Passage to read:
== Segment start ==

Add all four categories to estimate how much life insurance is appropriate, then tweak the number to reflect personal circumstances. You might increase it if you don’t have a pension, but you could decrease your coverage if your spouse earns a substantial salary. If you or a family member has a troublesome medical history, add $100,000 or even $250,000. If you’re the one with the medical condition, you’ll find it tough to buy additional coverage later at a price you can afford.
For most families, this exercise will work out to an amount in the high six-figures, possible even $1 million or more. But with term insurance, boosting your death benefit by hundreds of thousands of dollars should cost just a few hundred dollars a year.
The Time Factor
Also consider how many years you’ll need insurance. If you’re in fine physical shape, you can buy a new policy and lock in the price for 20 years. You may not pay more to extend your coverage if you reshop in, say, five years.
Some term policies come with the right to convert to permanent life insurance, which you can keep for the rest of your life regardless of health. Premiums for permanent life insurance will be higher than for term at the beginning, but they usually remain level indefinitely. The best reason to consider whole-life or universal-life insurance isn’t the accumulating cash value, although that’s part of the deal. The real issue is whether you’ll need coverage beyond 20 or 30 years — or after age 65, when term gets expensive. You might want permanent insurance, for example, if you need to protect kids with special needs who will always rely on you (or your estate) for support, of if you want to leave money to a school, charity or your children and you don’t expect to afford it any other way.
You may need more life insurance if you …
- Tie the Knot. Your new spouse might depend on you even if he or she earns as much or more than you do.
- Have a Child. It takes a lot of money to raise a child — and it doesn’t get any cheaper if you’re not around.
- Buy Your Dream House. When you settle into your family’s permanent home, guard against its loss in case tragedy strikes.

== Segment end ==

Directions:
1. Translate this sentence from the life insurance passage into Spanish: "Some term policies come with the right to convert to permanent life insurance, which you can keep for the rest of your life regardless of health."
2. Resume the life insurance passage after its last sentence and keep writing in the same vein.

Records shown:
== Segment start ==

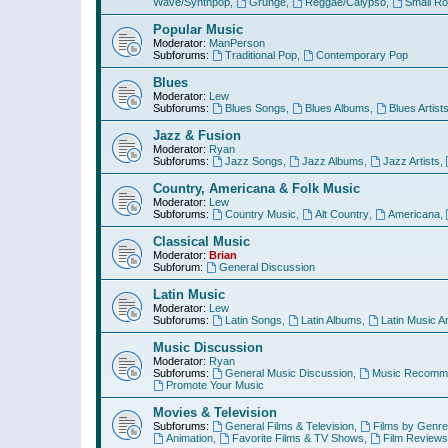
Wave/Synthpop
,
Grunge
,
Reggae/Calypso
,
Small R
Popular Music
Moderator:
ManPerson
Subforums:
Traditional Pop
,
Contemporary Pop
Blues
Moderator:
Lew
Subforums:
Blues Songs
,
Blues Albums
,
Blues Artist
Jazz & Fusion
Moderator:
Ryan
Subforums:
Jazz Songs
,
Jazz Albums
,
Jazz Artists
,
Country, Americana & Folk Music
Moderator:
Lew
Subforums:
Country Music
,
Alt Country
,
Americana
,
Classical Music
Moderator:
Brian
Subforum:
General Discussion
Latin Music
Moderator:
Lew
Subforums:
Latin Songs
,
Latin Albums
,
Latin Music Ar
Music Discussion
Moderator:
Ryan
Subforums:
General Music Discussion
,
Music Recomme
Promote Your Music
Movies & Television
Subforums:
General Films & Television
,
Films by Genre
Animation
,
Favorite Films & TV Shows
,
Film Reviews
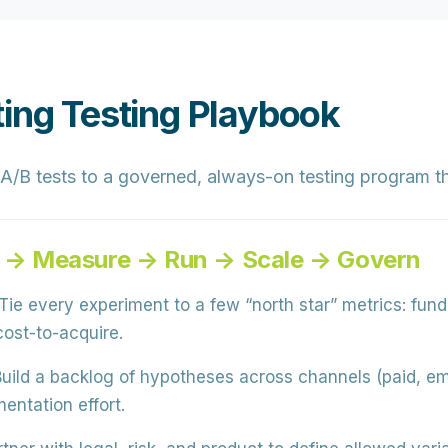
ting Testing Playbook
A/B tests to a governed, always-on testing program 
gn → Measure → Run → Scale → Govern
Tie every experiment to a few “north star” metrics: fund
cost-to-acquire.
uild a backlog of hypotheses across channels (paid, ema
entation effort.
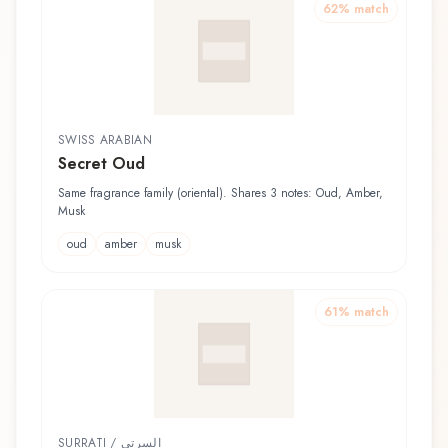
62
% match
SWISS ARABIAN
Secret Oud
Same fragrance family (oriental). Shares 3 notes: Oud, Amber,
Musk
oud
amber
musk
61
% match
SURRATI / السرتي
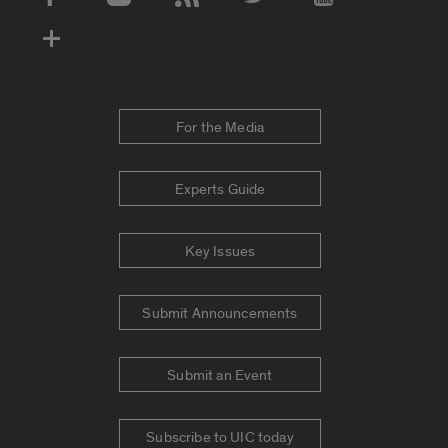
Social Media Accounts
For the Media
Experts Guide
Key Issues
Submit Announcements
Submit an Event
Subscribe to UIC today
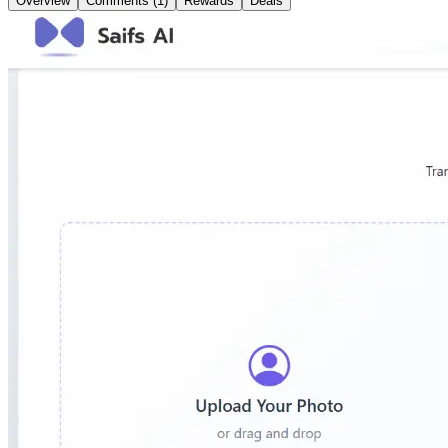
Overview
Comments (1)
Rewards
Deals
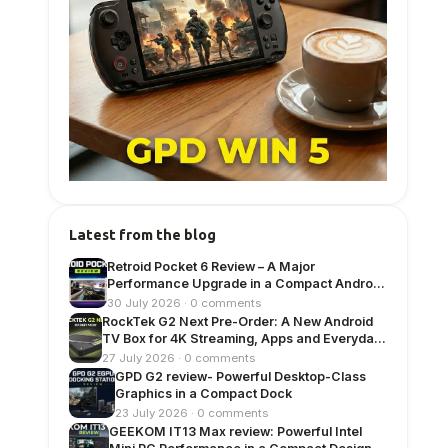
Latest from the blog
Retroid Pocket 6 Review – A Major
Performance Upgrade in a Compact Android
Handheld
30 July 2026 · 0 comments
RockTek G2 Next Pre-Order: A New Android
TV Box for 4K Streaming, Apps and Everyday
Entertainment
27 July 2026 · 0 comments
GPD G2 review- Powerful Desktop-Class
Graphics in a Compact Dock
23 July 2026 · 0 comments
GEEKOM IT13 Max review: Powerful Intel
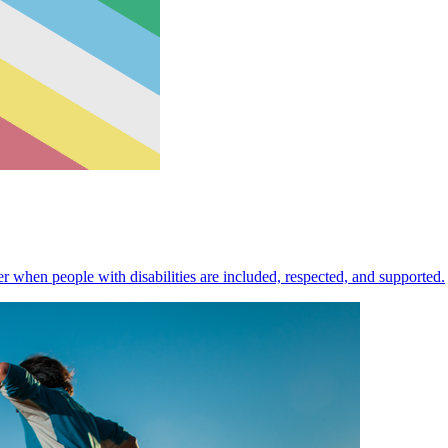
 when people with disabilities are included, respected, and supported.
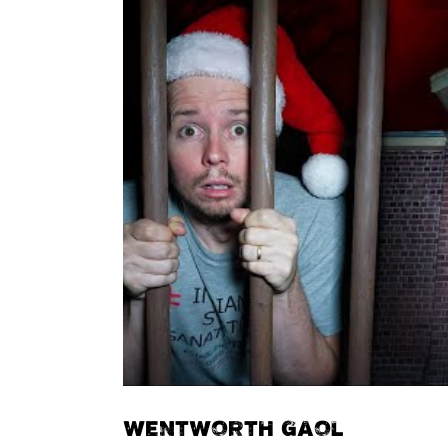
WENTWORTH GAOL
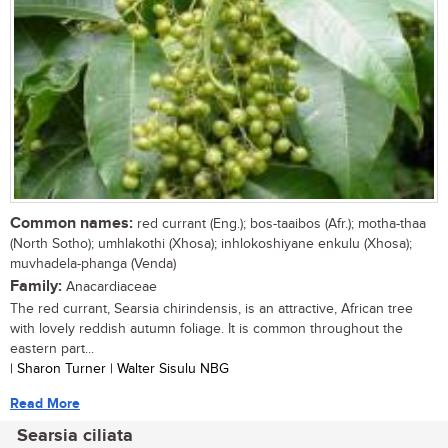
Common names:
red currant (Eng.); bos-taaibos (Afr.); motha-thaa
(North Sotho); umhlakothi (Xhosa); inhlokoshiyane enkulu (Xhosa);
muvhadela-phanga (Venda)
Family:
Anacardiaceae
The red currant, Searsia chirindensis, is an attractive, African tree
with lovely reddish autumn foliage. It is common throughout the
eastern part...
| Sharon Turner | Walter Sisulu NBG
Read More
Searsia ciliata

== Segment end ==

Responses by task:
1. Algunas pólizas de seguro temporal incluyen el derecho de convertirlas en un seguro de vida permanente, que usted puede mantener durante el resto de su vida sin importar su estado de salud.

2.
- Are About to Retire. No more insurance from work. If you die, your spouse could lose pension and some Social Security income.
Term vs. Permanent: Get the Best of Both
Term insurance is popular because almost everyone can afford it. Some young people buy the amount of permanent insurance that fits their budget, rather than the protection they need. That’s not necessarily the best move. But it can make sense to combine term and permanent insurance with multiple policies or by buying a convertible-term policy and making a series of conversions over the years.
Here’s an example[1] for a 27-year-old man in good health. Let’s say he starts by paying $164 per year on a 10-year, $500,000 level premium convertible-term policy (where premium costs do not increase for 10 years). He could also opt for a 15-year level policy, a 20-year level policy, a 25-year level policy, and so on.
At any time before he reaches the last conversion date (age 70 in this example), he can opt to convert all or part of his $500,000 coverage to a permanent plan that offers level premiums for life, without having to take a physical exam. Say at age 31 he wants to convert $100,000 to permanent insurance. The annual premium would be $580 on that permanent insurance amount.
An often-overlooked benefit of owning convertible term insurance is this right to move to a permanent policy without an exam. Be sure to check when the latest possible conversion date is — because once that date passes, there is no other opportunity to convert.